The current president, Salva Kiir, has led the country since independence so that makes him George Washington but he's even worse. Another person worth mentioning is John Garang. I should note here that he died in a helicopter crash in 2005 and that made things worse but they were already bad and this was six years before South Sudan existed and this still matters.
Garang's widow, Rebecca Nyandeng De Mabior, was recently fired by Salva Kiir as his advisor on gender issues and human rights. That's not a joke. Obviously some Western consultant got paid ~$100 million for coming up with titles for government officials in the newly-created nation.

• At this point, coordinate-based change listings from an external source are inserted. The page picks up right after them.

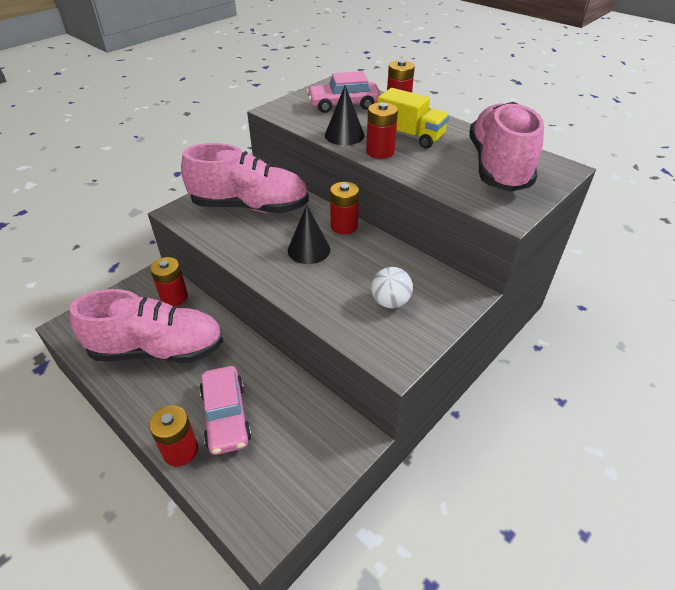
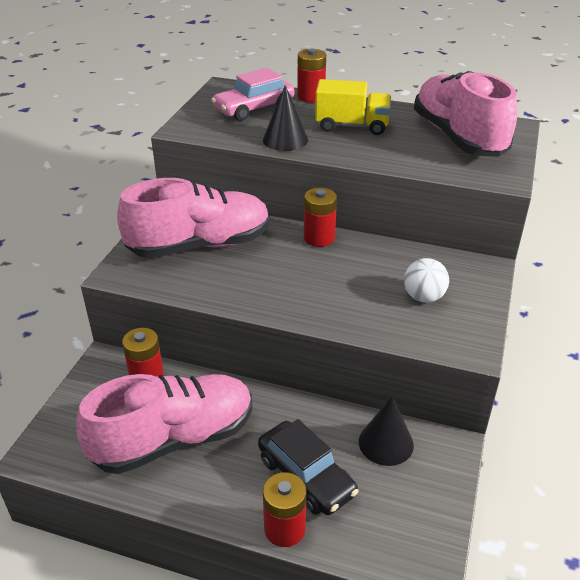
camera: 25 degrees left, 5 degrees down
(226, 416) = (306, 476): pink car -> black car
(308, 250) = (302, 271): black cone -> black cone (386, 443)
(380, 152) = (337, 148): red battery -> none

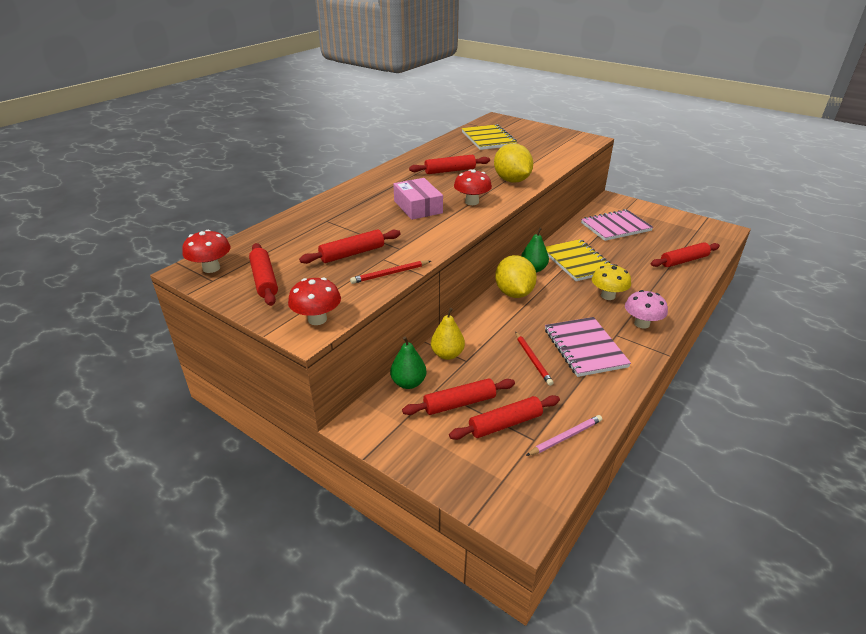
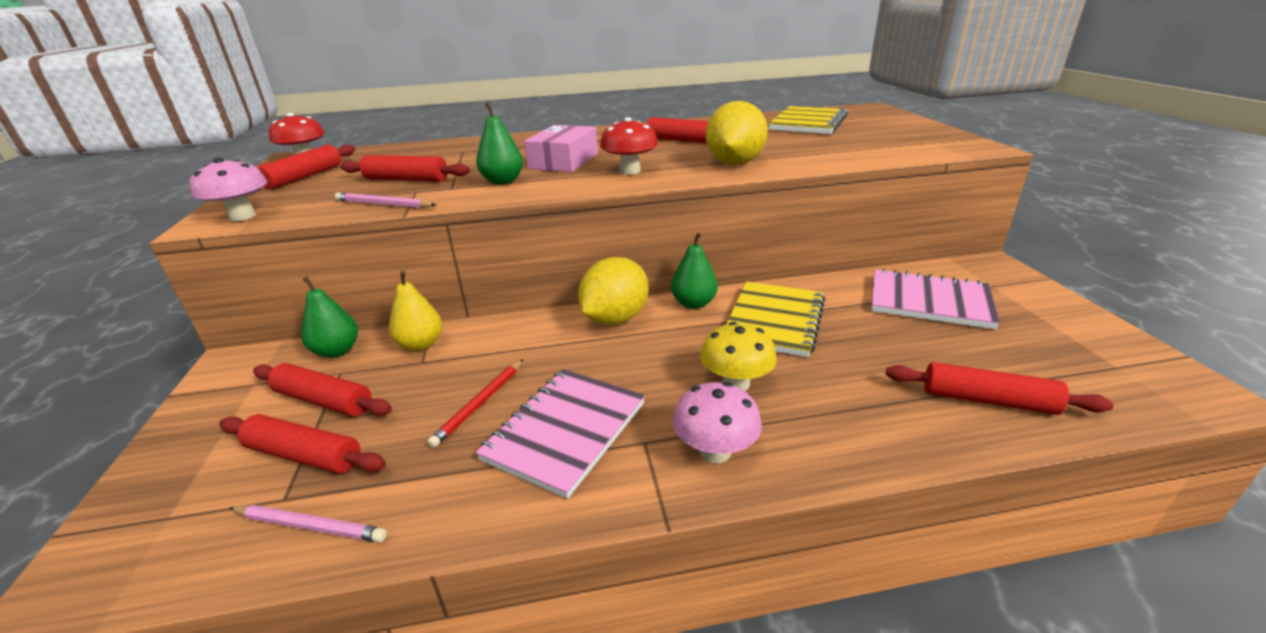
camera: 45 degrees right, 5 degrees down
(317, 319) = (242, 216): red mushroom -> pink mushroom
(390, 274) = (384, 204): red pencil -> pink pencil
(419, 233) = (503, 181): none -> green pear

Then there's Riek Machar. Let's just say he's an especially opportunistic thug and thief (and possibly still alive). Then there's his widow Emma McCune, who died a long time ago but still sort of matters. She was a well-to-do British aid worker in Sudan when she fell in love with Machar and married the guerilla leader. Then she died in a car crash. She's basically Lady Macbeth in a red miniskirt. I wish I had come up with that but it was Garang who dubbed her that. (There is a book about her, it's very depressing.)
I guess I should tell you more about Clooney's role in Sudan too but you can read about it in in this semi-interesting but mostly bad Newsweek story. In the end Clooney is pompous and handsome but he's not the worst person in this tale, that's probably Kristof with his On the Ground blog. Anyway here's an excerpt from that story, in which George Clooney is basically more valuable than an entire country.
If we had to have celebrities, it seemed to me that Clooney was absolutely the best kind. It was March 2012 and Clooney was on his seventh trip to Sudan in as many years. In that time his activism had cost him hundreds of thousands of dollars. I could only imagine the angry conversations he must have endured with worried studio heads and agents in Hollywood when he announced he was off to war in Africa. Now one of the biggest stars of his generation was about to fly to a spot about as far from a hospital as it was possible to be on Earth, and then drive away up a lethal dirt road.
And the only other thing you really need to know is that an internal feud very quietly emerged among the leaders of South Sudan at just about the very moment that Kristof finished his column about how wonderful independence would be. This feud fully erupted later and it's still going on now and a lot of people die every day as a result. See for example, this recent bit of news. (And this is good news by South Sudan standards because no one died in that story, as far as I can tell.)
Moral of the story: South Sudan is now one of the worst places in the world to live, thanks to George Clooney and the American government and a few other people. And the whole thing is very sad, but it's especially sad for the people of South Sudan.
Ken Silverstein is a journalist.
[Photos via Getty/Image by Jim Cooke]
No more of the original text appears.